Yeruldelgger,
la trilogie mongole

Entretien avec Ian Manook 

Journaliste au Figaro et à Télé Magazine, bourlingueur  - ses premiers voyages l'emmènent en Islande, au Bélize, au Brésil -, Patrick Manoukian a l'écriture et le voyage dans le sang. Toutefois, et sans jamais renoncer à explorer le vaste monde, pendant trente ans il va se consacrer à l'édition jeunesse, chez Télé Guide. Rédacteur en chef, en plus d'un hebdomadaire, il adapte les titres dérivés des programmes télévisés. "Je traduisais des bandes dessinées comme Goldorak, Albator ou les Tortues Ninja. Parfois, je reprenais des papiers de journalistes dont la production ne me plaisait pas pour réécrire des interviews de n'importe qui, de Mylène Farmer aux auteurs de X-Files", confie-t-il. Résultat: la "machine à écrire " s'enraye et le goût des mots se fait plus fade.

DONNÉES FOURNIES:

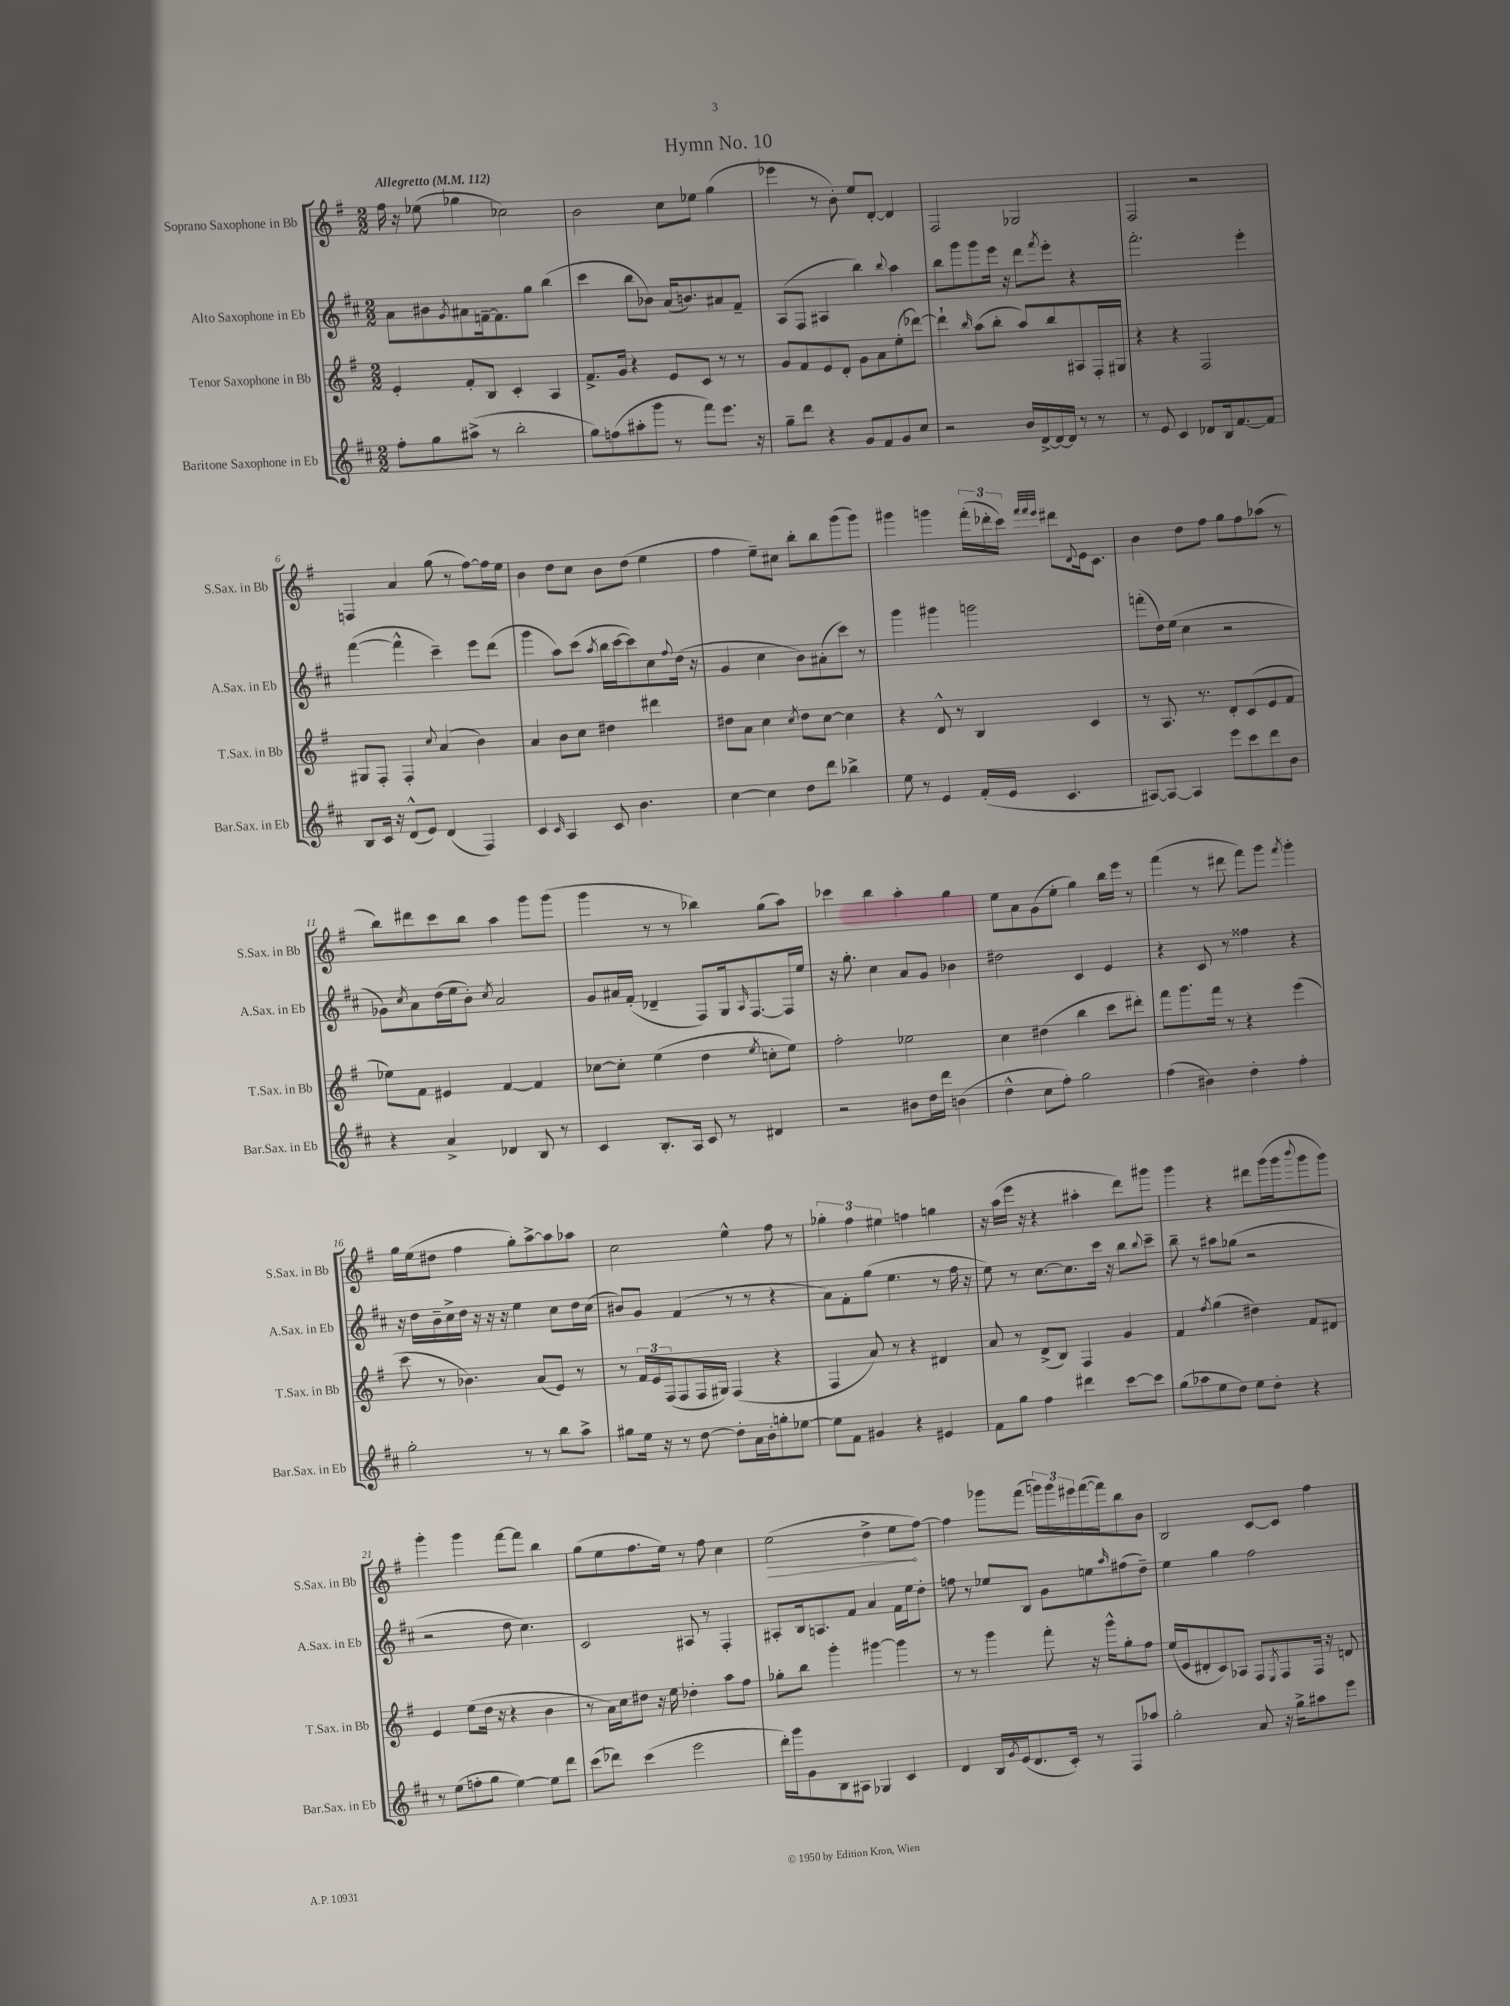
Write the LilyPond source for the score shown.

CONSIGNE ÉCRITE: Poursuivez l'entretien avec Ian Manook à partir de sa dernière phrase.

PRODUCTION ATTENDUE:
Jusqu'à ce jour de 2008 où, à l'instigation de sa plus jeune fille, il prend le chemin de la Mongolie pour aller y constater, en famille, si l'argent versé au lointain "filleul" arrive bien à bon port. "Elle a commencé quand il avait quatre ans, il en a dix-huit maintenant", explique-t-il. "L'idée de nous rendre en Mongolie nous a semblé bonne parce qu'il y avait un vrai motif en plus d'un beau voyage. Nous avons donc fait un trip très particulier, nous ne sommes pas restés sur les axes touristiques, mais on est vraiment allés dans les villages en dehors des chemins balisés, là où sont regroupés les enfants qui font partie de ces programmes d'assistance."

Tombé sous le charme de paysages somptueux, curieux des traditions et "ouvert sur le monde comme devraient l'être tous les vrais voyageurs", Patrick Manoukian rentre en France avec, en germes, l'idée d'un livre. Il lui faudra quelques années encore pour le laisser maturer, avant qu'il se mette à l'écrire. Sous le pseudonyme de Ian Manook, Yeruldelgger sort chez Albin Michel en 2013. Un polar sombre, brutal parfois, mettant en scène un flic d'Oulan Bator convaincu que la tradition peut être une arme pour combattre le crime. Le succès ne se fait pas attendre et ravive, pour de bon chez son auteur, l'envie de renouer avec la littérature, la vraie. 

Trois ans plus tard, La mort nomade - toujours aux éditions Albin Michel - vient clore cette trilogie. A moins que... Entretien.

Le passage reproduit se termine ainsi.